Global software leader
MSFT develops, manufactures, licenses and supports software products. The company offers operating system software for computing devices, servers, phones, and other devices (primarily Windows), server application software (Microsoft SQL Server and Visual Studio), cloud services (Azure), business and consumer applications software (Microsoft Office, Dynamics, Outlook, OneDrive, and Skype), software development tools, and Internet and intranet software (Bing search engine, MSN and SharePoint). MSFT also develops mobile phones (Nokia) and video game consoles (Xbox) and generates revenue through transactions, subscriptions, and advertising and the sale of first party video games and third-party video game royalties.
Cloud computing focus
MSFT’s new CEO, Satya Nadella, has placed much more emphasis on growing the company’s cloud computing business, Microsoft Azure. MSFT does not break out specific financials for its Azure business and instead discloses it within its Commercial Cloud segment, which includes its other cloud-based services Office 365 and Microsoft Dynamics. MSFT’s Commercial Cloud segment comfortably surpassed management’s target set out in 2014, of US$20bn in annualised revenue by the end of 2018 and revenue shows no sign of slowing with Azure reporting an acceleration in growth over the fourth quarter of 2017.

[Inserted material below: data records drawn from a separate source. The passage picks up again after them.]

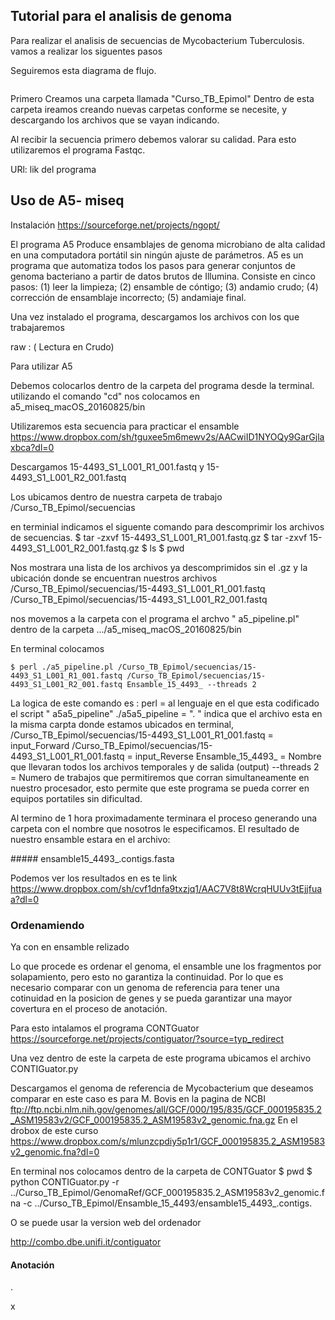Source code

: ## Tutorial para el analisis de genoma

Para realizar el analisis de secuencias de Mycobacterium Tuberculosis. vamos a realizar los siguentes pasos

Seguiremos esta diagrama de flujo.

<img src="/Users/Ricardo/Documents/GitHub/Mycobacterium_WGS/imagen" alt="">

Primero Creamos una carpeta llamada "Curso_TB_Epimol"
Dentro de esta carpeta ireamos creando nuevas carpetas conforme se necesite, y descargando los archivos que se vayan indicando.


Al recibir la secuencia primero debemos valorar su calidad. Para esto utilizaremos el programa Fastqc.

URl:  lik del programa

## Uso de A5- miseq

Instalación
 https://sourceforge.net/projects/ngopt/

El programa A5 Produce ensamblajes de genoma microbiano de alta calidad en una computadora portátil sin ningún ajuste de parámetros.
A5 es un programa que automatiza todos los pasos para generar conjuntos de genoma bacteriano a partir de datos brutos de Illumina.
Consiste en cinco pasos:
(1) leer la limpieza;
(2) ensamble de cóntigo;
(3) andamio crudo;
(4) corrección de ensamblaje incorrecto;
(5) andamiaje final.

Una vez instalado el programa,  descargamos los archivos con los que  trabajaremos

raw : ( Lectura en Crudo)

Para utilizar A5

Debemos colocarlos dentro de la carpeta del programa desde la terminal.
utilizando el comando "cd" nos colocamos en a5_miseq_macOS_20160825/bin

Utilizaremos esta secuencia para practicar el ensamble
https://www.dropbox.com/sh/tguxee5m6mewv2s/AACwiID1NYOQy9GarGjlaxbca?dl=0

Descargamos 15-4493_S1_L001_R1_001.fastq y 15-4493_S1_L001_R2_001.fastq

Los ubicamos dentro de nuestra carpeta de trabajo /Curso_TB_Epimol/secuencias

en terminial  indicamos el siguente comando para descomprimir los archivos de secuencias.
  $ tar -zxvf 15-4493_S1_L001_R1_001.fastq.gz
  $ tar -zxvf 15-4493_S1_L001_R2_001.fastq.gz
  $ ls
  $ pwd

Nos mostrara una lista de los archivos ya descomprimidos sin el .gz
y la ubicación donde se encuentran nuestros archivos
/Curso_TB_Epimol/secuencias/15-4493_S1_L001_R1_001.fastq
/Curso_TB_Epimol/secuencias/15-4493_S1_L001_R2_001.fastq

nos movemos a la carpeta con el programa el archvo " a5_pipeline.pl" dentro de la carpeta .../a5_miseq_macOS_20160825/bin

En terminal colocamos

    $ perl ./a5_pipeline.pl /Curso_TB_Epimol/secuencias/15-4493_S1_L001_R1_001.fastq /Curso_TB_Epimol/secuencias/15-4493_S1_L001_R2_001.fastq Ensamble_15_4493_ --threads 2

La logica de este comando es :
   perl = al lenguaje en el que esta codificado el script  " a5a5_pipeline"
  ./a5a5_pipeline =  ". " indica que el archivo esta en la misma carpta donde estamos ubicados en terminal,
  /Curso_TB_Epimol/secuencias/15-4493_S1_L001_R1_001.fastq = input_Forward
  /Curso_TB_Epimol/secuencias/15-4493_S1_L001_R1_001.fastq = input_Reverse
  Ensamble_15_4493_ = Nombre que llevaran todos los archivos temporales y de salida  (output)
  --threads 2  = Numero de trabajos que permitiremos que corran simultaneamente en nuestro procesador, esto permite que este programa se pueda correr en equipos portatiles sin dificultad.

Al termino de 1 hora proximadamente terminara el proceso generando una carpeta con el nombre que nosotros le especificamos.
El resultado de nuestro ensamble estara en el archivo:

##### ensamble15_4493_.contigs.fasta

Podemos ver los resultados en es te link
https://www.dropbox.com/sh/cvf1dnfa9txzjq1/AAC7V8t8WcrqHUUv3tEjjfuaa?dl=0



### Ordenamiendo

Ya con en ensamble relizado

Lo que procede es ordenar el genoma, el ensamble une los fragmentos por solapamiento, pero esto no garantiza la continuidad.
Por lo que es necesario comparar con un genoma de referencia para tener una cotinuidad en la posicion de genes y se pueda garantizar una mayor covertura en el proceso de anotación.

Para esto intalamos el programa CONTGuator
https://sourceforge.net/projects/contiguator/?source=typ_redirect

Una vez dentro de este la carpeta de este programa ubicamos el archivo CONTIGuator.py

Descargamos el genoma de referencia de Mycobacterium que deseamos comparar en este caso es para M. Bovis
  en la pagina de NCBI ftp://ftp.ncbi.nlm.nih.gov/genomes/all/GCF/000/195/835/GCF_000195835.2_ASM19583v2/GCF_000195835.2_ASM19583v2_genomic.fna.gz
  En el drobox de este curso https://www.dropbox.com/s/mlunzcpdiy5p1r1/GCF_000195835.2_ASM19583v2_genomic.fna?dl=0

  En terminal nos colocamos dentro de la carpeta de CONTGuator
  $ pwd
  $ python CONTIGuator.py -r ../Curso_TB_Epimol/GenomaRef/GCF_000195835.2_ASM19583v2_genomic.fna -c  ../Curso_TB_Epimol/Ensamble_15_4493/ensamble15_4493_.contigs.

  O se puede usar la version web del ordenador

  http://combo.dbe.unifi.it/contiguator


  #### Anotación  







.




x
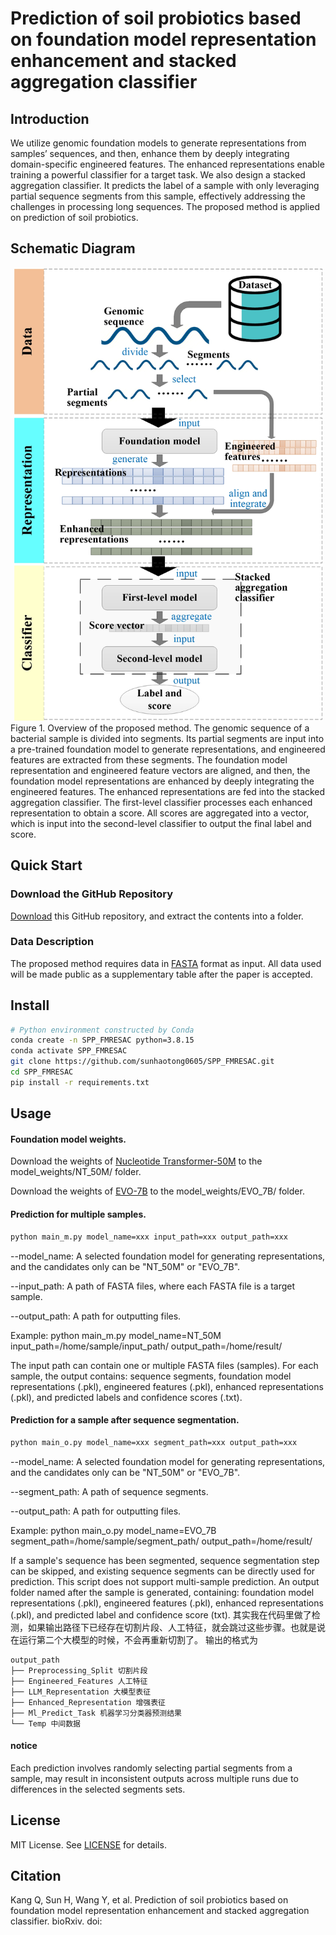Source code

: # Prediction of soil probiotics based on foundation model representation enhancement and stacked aggregation classifier

## Introduction
We utilize genomic foundation models to generate representations from samples’ sequences, and then, enhance them by deeply integrating domain-specific engineered features. The enhanced representations enable training a powerful classifier for a target task. We also design a stacked aggregation classifier. It predicts the label of a sample with only leveraging partial sequence segments from this sample, effectively addressing the challenges in processing long sequences. The proposed method is applied on prediction of soil probiotics.

## Schematic Diagram
<div style="text-align: center;">
    <img src="img/fig1.jpg" alt="fig1" width="493" height="725">
</div>
Figure 1. Overview of the proposed method. The genomic sequence of a bacterial sample is divided into segments. Its partial segments are input into a pre-trained foundation model to generate representations, and engineered features are extracted from these segments. The foundation model representation and engineered feature vectors are aligned, and then, the foundation model representations are enhanced by deeply integrating the engineered features. The enhanced representations are fed into the stacked aggregation classifier. The first-level classifier processes each enhanced representation to obtain a score. All scores are aggregated into a vector, which is input into the second-level classifier to output the final label and score.

## Quick Start

### Download the GitHub Repository
[Download](https://github.com/sunhaotong0605/SPP_FMRESAC/archive/refs/heads/main.zip) this GitHub repository, and extract the contents into a folder.

### Data Description
The proposed method requires data in [FASTA](https://www.ncbi.nlm.nih.gov/genbank/fastaformat/) format as input. All data used will be made public as a supplementary table after the paper is accepted.

## Install
```bash
# Python environment constructed by Conda
conda create -n SPP_FMRESAC python=3.8.15
conda activate SPP_FMRESAC
git clone https://github.com/sunhaotong0605/SPP_FMRESAC.git
cd SPP_FMRESAC
pip install -r requirements.txt
```
## Usage
#### Foundation model weights.
Download the weights of [Nucleotide Transformer-50M](https://huggingface.co/InstaDeepAI/nucleotide-transformer-v2-50m-multi-species) to the model_weights/NT_50M/ folder.

Download the weights of [EVO-7B](https://huggingface.co/togethercomputer/evo-1-8k-base) to the model_weights/EVO_7B/ folder.

#### Prediction for multiple samples.
```bash
python main_m.py model_name=xxx input_path=xxx output_path=xxx
```
--model_name: A selected foundation model for generating representations, and the candidates only can be "NT_50M" or "EVO_7B".

--input_path: A path of FASTA files, where each FASTA file is a target sample.

--output_path: A path for outputting files.

Example: python main_m.py model_name=NT_50M input_path=/home/sample/input_path/ output_path=/home/result/

The input path can contain one or multiple FASTA files (samples). For each sample, the output contains: sequence segments, foundation model representations (.pkl), engineered features (.pkl), enhanced representations (.pkl), and predicted labels and confidence scores (.txt).

#### Prediction for a sample after sequence segmentation.
```bash
python main_o.py model_name=xxx segment_path=xxx output_path=xxx
```

--model_name: A selected foundation model for generating representations, and the candidates only can be "NT_50M" or "EVO_7B".

--segment_path: A path of sequence segments.

--output_path: A path for outputting files.

Example: python main_o.py model_name=EVO_7B segment_path=/home/sample/segment_path/ output_path=/home/result/

If a sample's sequence has been segmented, sequence segmentation step can be skipped, and existing sequence segments can be directly used for prediction. This script does not support multi-sample prediction. An output folder named after the sample is generated, containing: foundation model representations (.pkl), engineered features (.pkl), enhanced representations (.pkl), and predicted label and confidence score (txt).
其实我在代码里做了检测，如果输出路径下已经存在切割片段、人工特征，就会跳过这些步骤。也就是说在运行第二个大模型的时候，不会再重新切割了。
输出的格式为
```
output_path
├── Preprocessing_Split 切割片段
├── Engineered_Features 人工特征
├── LLM_Representation 大模型表征
├── Enhanced_Representation 增强表征
├── Ml_Predict_Task 机器学习分类器预测结果
└── Temp 中间数据
```
#### notice
Each prediction involves randomly selecting partial segments from a sample, may result in inconsistent outputs across multiple runs due to differences in the selected segments sets.

## License
MIT License. See [LICENSE](LICENSE.txt) for details.

## Citation
Kang Q, Sun H, Wang Y, et al. Prediction of soil probiotics based on foundation model representation enhancement and stacked aggregation classifier. bioRxiv. doi:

Significant captive audience
MSFT’s biggest advantage is its ability to leverage off its massive base of enterprise clients. Consulting and business partners, who sell MSFT’s cloud services to their client base, have found that existing MSFT customers have more interest in Microsoft Azure because of their long-term relationship with the company. Given that customers already use MSFT software, the shift to Azure is much easier. MSFT will then be able to up-sell these customers new premium Azure hosted services that can be up and running with a few clicks. MSFT’s other edge over competitors is that it’s already a major software-as-a-service vendor which includes Dynamics, Office 365 and recently acquired LinkedIn.
Management’s move into the cloud infrastructure sector in 2013 marked a significant turning point for the company and its revenue growth has accelerated ever since. As revenue growth improved, MSFT was been able to maintain its industry leading operating margins, despite a lot of skepticism from investors. Management’s upbeat outlook for FY19 indicates a strong IT spending environment, particularly for its cloud-based services.